Windows Event log analysis-Troubleshooting the BSOD WHEA_UNCORRECTABLE_ERROR
Have you ever encountered a disturbing BSOD - Blue Screen Of Death on your windows machine?? taking a look closer, this screen provides you a more specific issue that your windows OS ran into.
Recently, i faced this issue after replacement of my new SSD for my ultrabook. This small blog post describes on how this issue was tackled and how the root-cause for the same was discovered by log analysis of windows event logs.
The worst thing about an SSD is that it just dies out without any warning, one day suddenly, my laptop complained that it found no bootable device and halted the boot process.
So, immediately i ran into service center and got the SSD replaced and my backup was restored and i was back to work.
After a couple of days, the laptop started giving BSODs and with specific error message - "WHEA_UNCORRECTABLE_ERROR".
Looking at the error message, i started searching for the related issues that can be culprit for the BSOD. I came across several articles online and support articles from Microsoft. The cause for this issue i found was:
A hardware failure.
Failing hard drive.
Improperly seated CPU.
The fix for this issue (that didnt work for me):
Update your windows to latest version
Update your drivers / BIOS
Check for component seating on laptop.
As from my end, all the above stuff was on its right place but the issue still came up randomly every time i booted the laptop.
I was frustrated and decided to dig deeper.
Firstly, tried to locate the error dump file on the machine, but unfortunately, the error dump was not getting saved on the machine after every BSOD. So no clue here.
Next, my favourite part - Log analysis.
Enter log analysis - windows event logs.
Logs are like sentries on watch tower who see everything. But the sad part is that very few people care to look at logs. Remind you that logs contain tons of valuable information which can be converted into actionable intelligence if properly analysed.
Noting the timeline, i started to look at event logs and i was surprised with the event codes and critical and error class messages that were logged at the booting time of system.
Under the windows logs --> system branch, the Event ID 41 was dominant and following that, other critical and Error codes were fired up causing havoc for the windows OS during boot time.
Event codes that took attention - 41,161,6008,29 and were investigated further.
From the documentation relating to error codes from microsoft and other external sources, it narrowed down to issues with 'Kernel Power'
The sequence of issues that were cycling through -
Event ID 6008 --> The previous system shutdown at ......... was unexpected
Event ID 41 --> The system rebooted without cleanly shutting down first. This error could be caused if the system stopped responding, crashed, or lost power unexpectedly.

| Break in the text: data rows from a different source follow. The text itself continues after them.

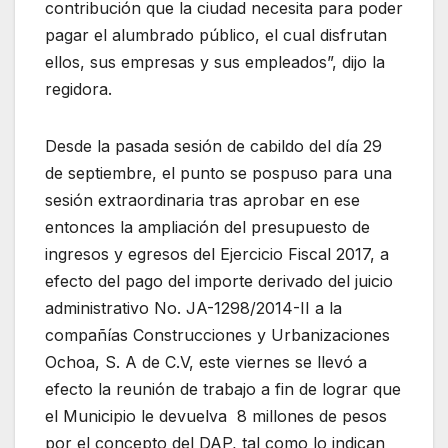
contribución que la ciudad necesita para poder
pagar el alumbrado público, el cual disfrutan
ellos, sus empresas y sus empleados”, dijo la
regidora.
Desde la pasada sesión de cabildo del día 29
de septiembre, el punto se pospuso para una
sesión extraordinaria tras aprobar en ese
entonces la ampliación del presupuesto de
ingresos y egresos del Ejercicio Fiscal 2017, a
efecto del pago del importe derivado del juicio
administrativo No. JA-1298/2014-II a la
compañías Construcciones y Urbanizaciones
Ochoa, S. A de C.V, este viernes se llevó a
efecto la reunión de trabajo a fin de lograr que
el Municipio le devuelva 8 millones de pesos
por el concepto del DAP, tal como lo indican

Event ID 161 --> Dump file creation failed due to error during dump creation, this gave a rough idea on what is going on with the system.

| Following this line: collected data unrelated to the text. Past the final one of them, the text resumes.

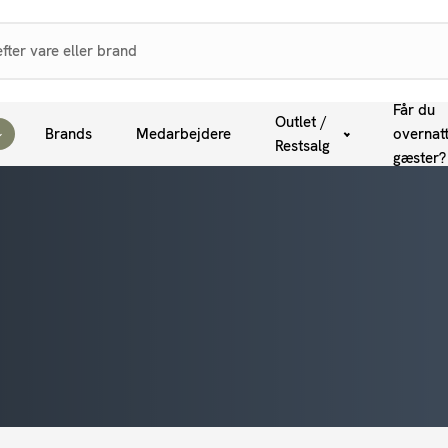
Får du
Outlet /
Brands
Medarbejdere
overnat
Restsalg
gæster?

Image1 - Event ID-41 Windows system logs showing kernel power issues.
Image2 - Event ID-161 failure to create dump file creation.
Image3 - Event ID-6008 Unexpected System shutdown.

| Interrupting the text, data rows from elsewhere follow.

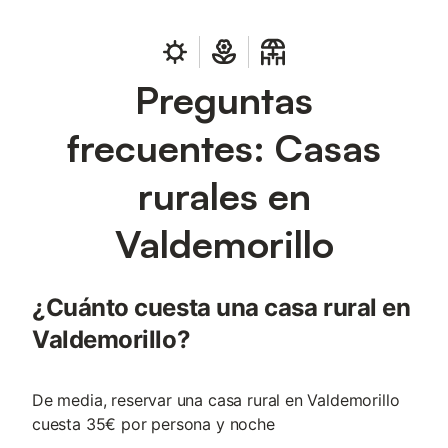
Preguntas
frecuentes: Casas
rurales en
Valdemorillo
¿Cuánto cuesta una casa rural en
Valdemorillo?
De media, reservar una casa rural en Valdemorillo
cuesta 35€ por persona y noche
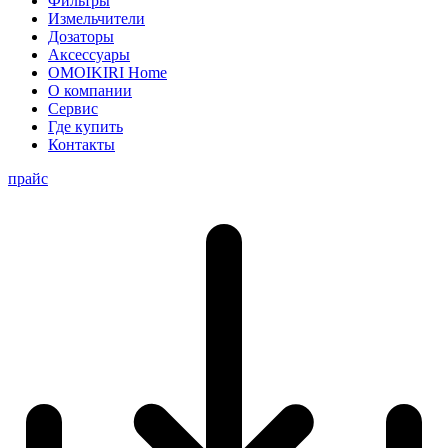
Фильтры
Измельчители
Дозаторы
Аксессуары
OMOIKIRI Home
О компании
Сервис
Где купить
Контакты
прайс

My assumption at this point was that the power input to the laptop could have been faulty which gave rise to other issues or could have damaged my SSD and because of that, the dump file was not getting created.
So, i checked for the power issues with charger and checked the batteries, everything was working as expected.
The culprit was found.
After a some more digging around internet, i came across the article about the windows 10 feature called - Fast Startup Mode.
What is Fast Startup Mode?
It is a sort of midway between a machine getting into hibernate and powered off state.
This mode was designed to reduce the time taken by the Windows to boot up. But the catch here is that this prevents the machine from a regular shutdown which can cause issues and on a long run, could potentially damage your hardware (My experience as i my recent SSD died while this feature remained active)
Disable the fast startup - Now my laptop is working like a charm and without any ugly BSODs.
It is fairly straightforward to disable this feature. Hit the Win + R and open the run dialog and type powercfg.cpl On the left side of the menu, click "Choose what the power buttons do"
Scroll down to "Shutdown settings" and uncheck the box for "Turn on fast startup".
Note: If these options are greyed out then you may need to click "Change settings that are currently unavailable".
It is very important that we should keep an eye on the errors that we encounter on our day to day life. While many issues do get resolved by a simple reboot of your system or updating the relevant OS and related packages, there are issues that are co-related and need a careful examination, which can help us resolve the issues. For a proper investigation of issues, log analysis plays a vital role in pinpointing issues and even get to the root-cause.
Often logs, as i earlier pointed out, are mostly neglected and i have seen system owners and administrators turn their back on logs. This should change and all of us - the tech savvy guys should keep the skills related to log analysis in their toolkit and be better equipped.